The full set of records must be returned exactly, character for character.

_Records from a data source_
■ ■ ■ ■ ■

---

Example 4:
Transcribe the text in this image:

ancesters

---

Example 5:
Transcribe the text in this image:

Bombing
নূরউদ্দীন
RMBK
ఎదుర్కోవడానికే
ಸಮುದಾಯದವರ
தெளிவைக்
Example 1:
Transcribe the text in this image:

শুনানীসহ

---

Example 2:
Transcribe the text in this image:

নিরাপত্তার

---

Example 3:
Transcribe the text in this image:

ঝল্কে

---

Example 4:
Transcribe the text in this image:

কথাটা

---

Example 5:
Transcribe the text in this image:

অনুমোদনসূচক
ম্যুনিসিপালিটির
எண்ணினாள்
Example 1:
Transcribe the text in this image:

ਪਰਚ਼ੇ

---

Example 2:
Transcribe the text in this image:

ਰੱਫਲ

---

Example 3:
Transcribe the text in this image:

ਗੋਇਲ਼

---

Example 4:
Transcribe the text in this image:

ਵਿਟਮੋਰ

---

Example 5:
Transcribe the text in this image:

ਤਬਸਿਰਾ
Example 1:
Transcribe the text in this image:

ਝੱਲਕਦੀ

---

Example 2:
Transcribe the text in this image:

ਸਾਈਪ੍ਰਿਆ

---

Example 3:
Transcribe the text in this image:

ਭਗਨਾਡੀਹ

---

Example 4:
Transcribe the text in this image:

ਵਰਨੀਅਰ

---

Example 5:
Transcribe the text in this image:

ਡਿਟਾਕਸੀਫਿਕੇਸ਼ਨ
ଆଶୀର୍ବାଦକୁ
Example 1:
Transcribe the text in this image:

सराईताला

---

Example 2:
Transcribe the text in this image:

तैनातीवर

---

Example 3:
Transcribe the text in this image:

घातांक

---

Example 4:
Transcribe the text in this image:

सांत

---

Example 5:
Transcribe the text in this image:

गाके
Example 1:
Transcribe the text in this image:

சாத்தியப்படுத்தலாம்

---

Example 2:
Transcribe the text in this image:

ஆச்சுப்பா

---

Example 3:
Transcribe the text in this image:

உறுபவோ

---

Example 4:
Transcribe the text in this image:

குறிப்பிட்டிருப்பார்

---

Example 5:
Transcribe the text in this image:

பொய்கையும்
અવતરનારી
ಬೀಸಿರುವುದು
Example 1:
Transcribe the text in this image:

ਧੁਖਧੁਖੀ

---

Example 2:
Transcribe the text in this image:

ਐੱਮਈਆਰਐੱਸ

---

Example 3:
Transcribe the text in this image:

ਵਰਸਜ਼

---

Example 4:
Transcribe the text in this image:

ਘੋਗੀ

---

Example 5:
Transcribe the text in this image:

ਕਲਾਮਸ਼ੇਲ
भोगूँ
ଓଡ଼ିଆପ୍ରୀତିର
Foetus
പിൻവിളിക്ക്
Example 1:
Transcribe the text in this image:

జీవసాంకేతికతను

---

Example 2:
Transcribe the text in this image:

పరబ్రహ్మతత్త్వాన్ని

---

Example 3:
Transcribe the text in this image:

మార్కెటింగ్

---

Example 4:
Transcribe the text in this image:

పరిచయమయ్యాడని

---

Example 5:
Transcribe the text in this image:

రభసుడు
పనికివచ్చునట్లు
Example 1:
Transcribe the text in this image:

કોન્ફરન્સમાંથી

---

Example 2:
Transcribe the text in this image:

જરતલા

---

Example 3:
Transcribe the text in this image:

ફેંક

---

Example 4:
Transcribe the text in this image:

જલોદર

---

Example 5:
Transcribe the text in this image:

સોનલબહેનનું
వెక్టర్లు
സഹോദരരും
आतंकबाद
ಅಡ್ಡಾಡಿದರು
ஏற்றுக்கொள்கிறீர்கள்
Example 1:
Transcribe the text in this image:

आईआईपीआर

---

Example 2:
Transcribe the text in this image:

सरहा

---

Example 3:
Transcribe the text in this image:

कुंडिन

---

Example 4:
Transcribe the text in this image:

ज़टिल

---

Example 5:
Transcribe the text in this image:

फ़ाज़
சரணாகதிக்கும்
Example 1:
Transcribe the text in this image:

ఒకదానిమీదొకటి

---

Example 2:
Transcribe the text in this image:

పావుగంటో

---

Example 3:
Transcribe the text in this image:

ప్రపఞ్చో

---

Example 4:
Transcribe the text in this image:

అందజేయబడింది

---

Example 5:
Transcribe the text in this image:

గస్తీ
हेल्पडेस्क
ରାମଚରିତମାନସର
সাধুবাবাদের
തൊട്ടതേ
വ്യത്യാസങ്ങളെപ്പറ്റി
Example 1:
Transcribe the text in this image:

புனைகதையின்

■ ■ ■ ■ ■

_EXERCISE RESPONSE_
---

Example 4:
Transcribe the text in this image:

ancesters

---

Example 5:
Transcribe the text in this image:

Bombing
নূরউদ্দীন
RMBK
ఎదుర్కోవడానికే
ಸಮುದಾಯದವರ
தெளிவைக்
Example 1:
Transcribe the text in this image:

শুনানীসহ

---

Example 2:
Transcribe the text in this image:

নিরাপত্তার

---

Example 3:
Transcribe the text in this image:

ঝল্কে

---

Example 4:
Transcribe the text in this image:

কথাটা

---

Example 5:
Transcribe the text in this image:

অনুমোদনসূচক
ম্যুনিসিপালিটির
எண்ணினாள்
Example 1:
Transcribe the text in this image:

ਪਰਚ਼ੇ

---

Example 2:
Transcribe the text in this image:

ਰੱਫਲ

---

Example 3:
Transcribe the text in this image:

ਗੋਇਲ਼

---

Example 4:
Transcribe the text in this image:

ਵਿਟਮੋਰ

---

Example 5:
Transcribe the text in this image:

ਤਬਸਿਰਾ
Example 1:
Transcribe the text in this image:

ਝੱਲਕਦੀ

---

Example 2:
Transcribe the text in this image:

ਸਾਈਪ੍ਰਿਆ

---

Example 3:
Transcribe the text in this image:

ਭਗਨਾਡੀਹ

---

Example 4:
Transcribe the text in this image:

ਵਰਨੀਅਰ

---

Example 5:
Transcribe the text in this image:

ਡਿਟਾਕਸੀਫਿਕੇਸ਼ਨ
ଆଶୀର୍ବାଦକୁ
Example 1:
Transcribe the text in this image:

सराईताला

---

Example 2:
Transcribe the text in this image:

तैनातीवर

---

Example 3:
Transcribe the text in this image:

घातांक

---

Example 4:
Transcribe the text in this image:

सांत

---

Example 5:
Transcribe the text in this image:

गाके
Example 1:
Transcribe the text in this image:

சாத்தியப்படுத்தலாம்

---

Example 2:
Transcribe the text in this image:

ஆச்சுப்பா

---

Example 3:
Transcribe the text in this image:

உறுபவோ

---

Example 4:
Transcribe the text in this image:

குறிப்பிட்டிருப்பார்

---

Example 5:
Transcribe the text in this image:

பொய்கையும்
અવતરનારી
ಬೀಸಿರುವುದು
Example 1:
Transcribe the text in this image:

ਧੁਖਧੁਖੀ

---

Example 2:
Transcribe the text in this image:

ਐੱਮਈਆਰਐੱਸ

---

Example 3:
Transcribe the text in this image:

ਵਰਸਜ਼

---

Example 4:
Transcribe the text in this image:

ਘੋਗੀ

---

Example 5:
Transcribe the text in this image:

ਕਲਾਮਸ਼ੇਲ
भोगूँ
ଓଡ଼ିଆପ୍ରୀତିର
Foetus
പിൻവിളിക്ക്
Example 1:
Transcribe the text in this image:

జీవసాంకేతికతను

---

Example 2:
Transcribe the text in this image:

పరబ్రహ్మతత్త్వాన్ని

---

Example 3:
Transcribe the text in this image:

మార్కెటింగ్

---

Example 4:
Transcribe the text in this image:

పరిచయమయ్యాడని

---

Example 5:
Transcribe the text in this image:

రభసుడు
పనికివచ్చునట్లు
Example 1:
Transcribe the text in this image:

કોન્ફરન્સમાંથી

---

Example 2:
Transcribe the text in this image:

જરતલા

---

Example 3:
Transcribe the text in this image:

ફેંક

---

Example 4:
Transcribe the text in this image:

જલોદર

---

Example 5:
Transcribe the text in this image:

સોનલબહેનનું
వెక్టర్లు
സഹോദരരും
आतंकबाद
ಅಡ್ಡಾಡಿದರು
ஏற்றுக்கொள்கிறீர்கள்
Example 1:
Transcribe the text in this image:

आईआईपीआर

---

Example 2:
Transcribe the text in this image:

सरहा

---

Example 3:
Transcribe the text in this image:

कुंडिन

---

Example 4:
Transcribe the text in this image:

ज़टिल

---

Example 5:
Transcribe the text in this image:

फ़ाज़
சரணாகதிக்கும்
Example 1:
Transcribe the text in this image:

ఒకదానిమీదొకటి

---

Example 2:
Transcribe the text in this image:

పావుగంటో

---

Example 3:
Transcribe the text in this image:

ప్రపఞ్చో

---

Example 4:
Transcribe the text in this image:

అందజేయబడింది

---

Example 5:
Transcribe the text in this image:

గస్తీ
हेल्पडेस्क
ରାମଚରିତମାନସର
সাধুবাবাদের
തൊട്ടതേ
വ്യത്യാസങ്ങളെപ്പറ്റി
Example 1:
Transcribe the text in this image:

புனைகதையின்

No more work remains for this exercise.